### [TASK ITEM]
Rewrite the lines beginning with the one containing "Can you describe" and continuing through the one containing "0.126591, 0.988575, -0.620816]]", swapping "onward" for "forward" and leaving everything else as it is.

### [WORKING DATA]
= Beginning of Section =
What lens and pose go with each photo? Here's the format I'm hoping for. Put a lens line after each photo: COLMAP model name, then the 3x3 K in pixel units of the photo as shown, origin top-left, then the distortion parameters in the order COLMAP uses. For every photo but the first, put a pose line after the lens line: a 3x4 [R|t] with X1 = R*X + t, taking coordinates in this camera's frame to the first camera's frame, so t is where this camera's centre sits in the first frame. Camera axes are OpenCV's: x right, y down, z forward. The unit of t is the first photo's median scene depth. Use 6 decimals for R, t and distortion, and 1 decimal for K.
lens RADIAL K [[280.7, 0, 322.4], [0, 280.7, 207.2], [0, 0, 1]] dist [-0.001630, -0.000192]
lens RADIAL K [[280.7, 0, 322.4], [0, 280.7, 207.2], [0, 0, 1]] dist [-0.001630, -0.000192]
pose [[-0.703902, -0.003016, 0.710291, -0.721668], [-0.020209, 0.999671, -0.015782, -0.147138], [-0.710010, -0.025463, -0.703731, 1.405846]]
= End of Section =
= Beginning of Section =
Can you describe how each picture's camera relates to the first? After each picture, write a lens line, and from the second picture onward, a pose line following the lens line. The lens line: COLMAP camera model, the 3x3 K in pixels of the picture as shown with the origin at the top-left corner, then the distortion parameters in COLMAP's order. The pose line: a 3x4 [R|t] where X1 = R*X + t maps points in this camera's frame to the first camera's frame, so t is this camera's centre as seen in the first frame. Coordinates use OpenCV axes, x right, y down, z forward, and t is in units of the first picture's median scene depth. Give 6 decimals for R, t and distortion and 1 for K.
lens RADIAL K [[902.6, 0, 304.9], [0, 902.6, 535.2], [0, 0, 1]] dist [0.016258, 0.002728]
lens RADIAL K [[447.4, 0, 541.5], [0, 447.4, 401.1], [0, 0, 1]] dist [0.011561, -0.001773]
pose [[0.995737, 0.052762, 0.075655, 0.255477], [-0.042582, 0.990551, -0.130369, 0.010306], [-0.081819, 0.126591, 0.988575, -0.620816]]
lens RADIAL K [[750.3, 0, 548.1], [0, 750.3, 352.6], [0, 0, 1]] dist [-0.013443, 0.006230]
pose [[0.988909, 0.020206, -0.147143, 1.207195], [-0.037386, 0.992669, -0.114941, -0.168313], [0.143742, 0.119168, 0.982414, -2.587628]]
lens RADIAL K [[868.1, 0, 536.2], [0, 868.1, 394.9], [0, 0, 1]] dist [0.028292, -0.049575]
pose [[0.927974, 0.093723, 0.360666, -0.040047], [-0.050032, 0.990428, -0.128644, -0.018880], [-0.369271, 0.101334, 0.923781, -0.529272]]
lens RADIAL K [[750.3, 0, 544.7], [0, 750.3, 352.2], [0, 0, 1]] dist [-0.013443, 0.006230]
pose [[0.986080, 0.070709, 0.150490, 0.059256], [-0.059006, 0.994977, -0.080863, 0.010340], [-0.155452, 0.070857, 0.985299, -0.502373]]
= End of Section =
= Beginning of Section =
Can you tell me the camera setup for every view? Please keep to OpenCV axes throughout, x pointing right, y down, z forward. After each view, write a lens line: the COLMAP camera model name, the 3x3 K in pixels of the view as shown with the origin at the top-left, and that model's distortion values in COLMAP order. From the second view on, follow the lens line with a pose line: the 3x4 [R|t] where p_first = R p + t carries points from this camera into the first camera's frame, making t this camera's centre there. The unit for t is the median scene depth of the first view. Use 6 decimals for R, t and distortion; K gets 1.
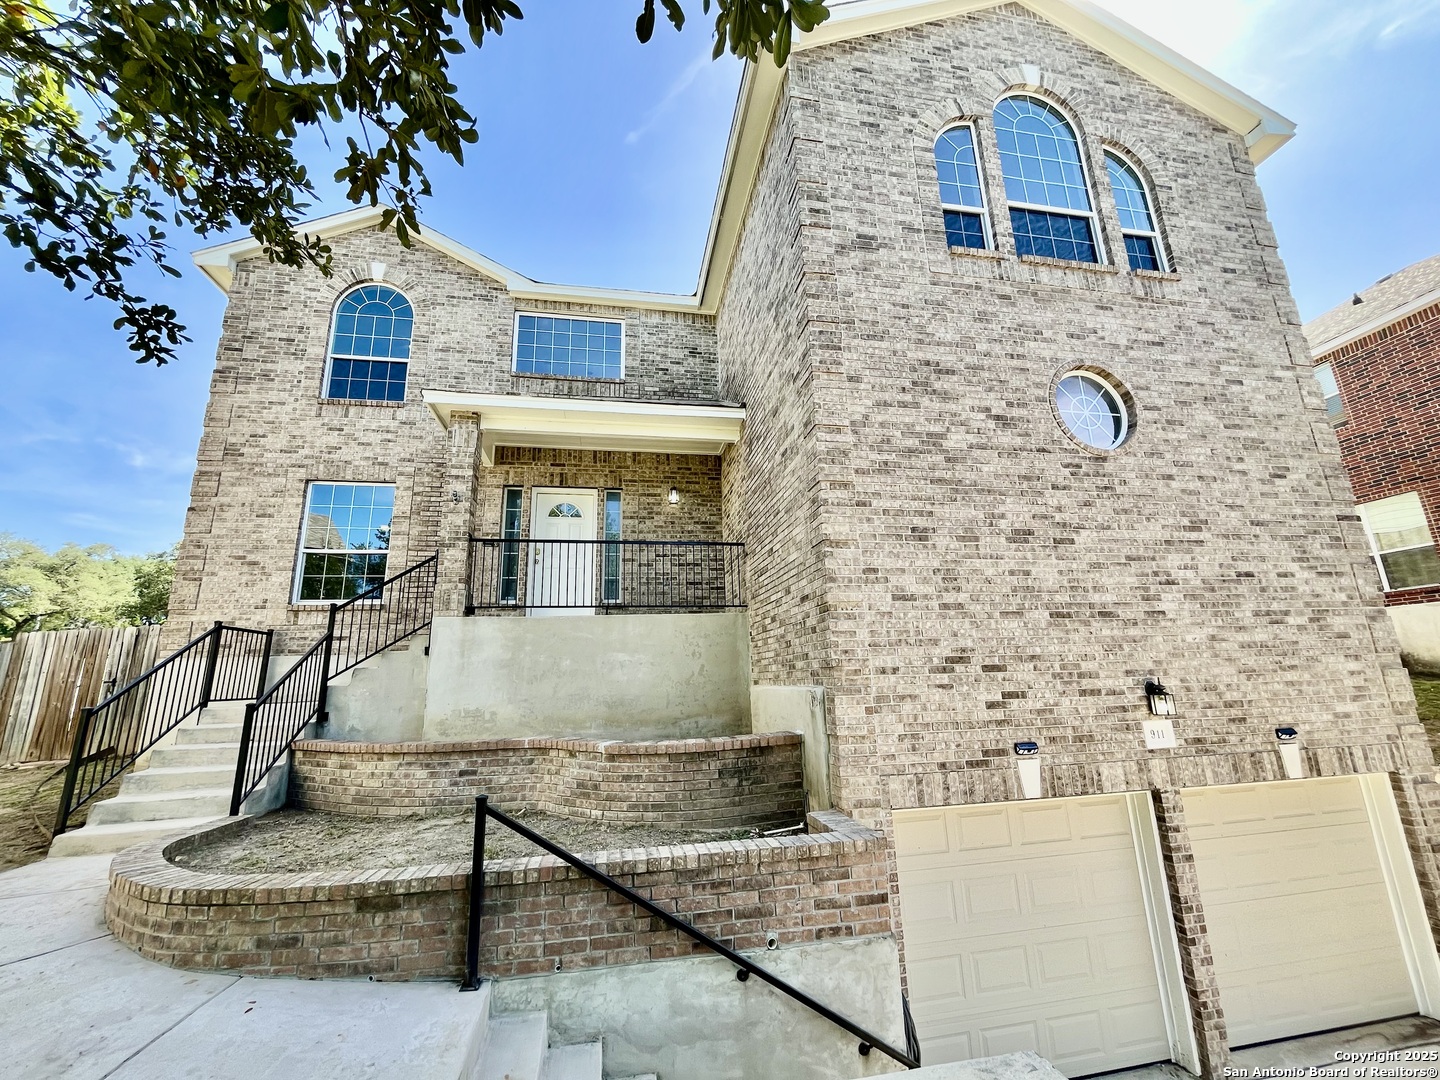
= End of Section =
### [ANSWER SECTION]
Can you describe how each picture's camera relates to the first? After each picture, write a lens line, and from the second picture forward, a pose line following the lens line. The lens line: COLMAP camera model, the 3x3 K in pixels of the picture as shown with the origin at the top-left corner, then the distortion parameters in COLMAP's order. The pose line: a 3x4 [R|t] where X1 = R*X + t maps points in this camera's frame to the first camera's frame, so t is this camera's centre as seen in the first frame. Coordinates use OpenCV axes, x right, y down, z forward, and t is in units of the first picture's median scene depth. Give 6 decimals for R, t and distortion and 1 for K.
lens RADIAL K [[902.6, 0, 304.9], [0, 902.6, 535.2], [0, 0, 1]] dist [0.016258, 0.002728]
lens RADIAL K [[447.4, 0, 541.5], [0, 447.4, 401.1], [0, 0, 1]] dist [0.011561, -0.001773]
pose [[0.995737, 0.052762, 0.075655, 0.255477], [-0.042582, 0.990551, -0.130369, 0.010306], [-0.081819, 0.126591, 0.988575, -0.620816]]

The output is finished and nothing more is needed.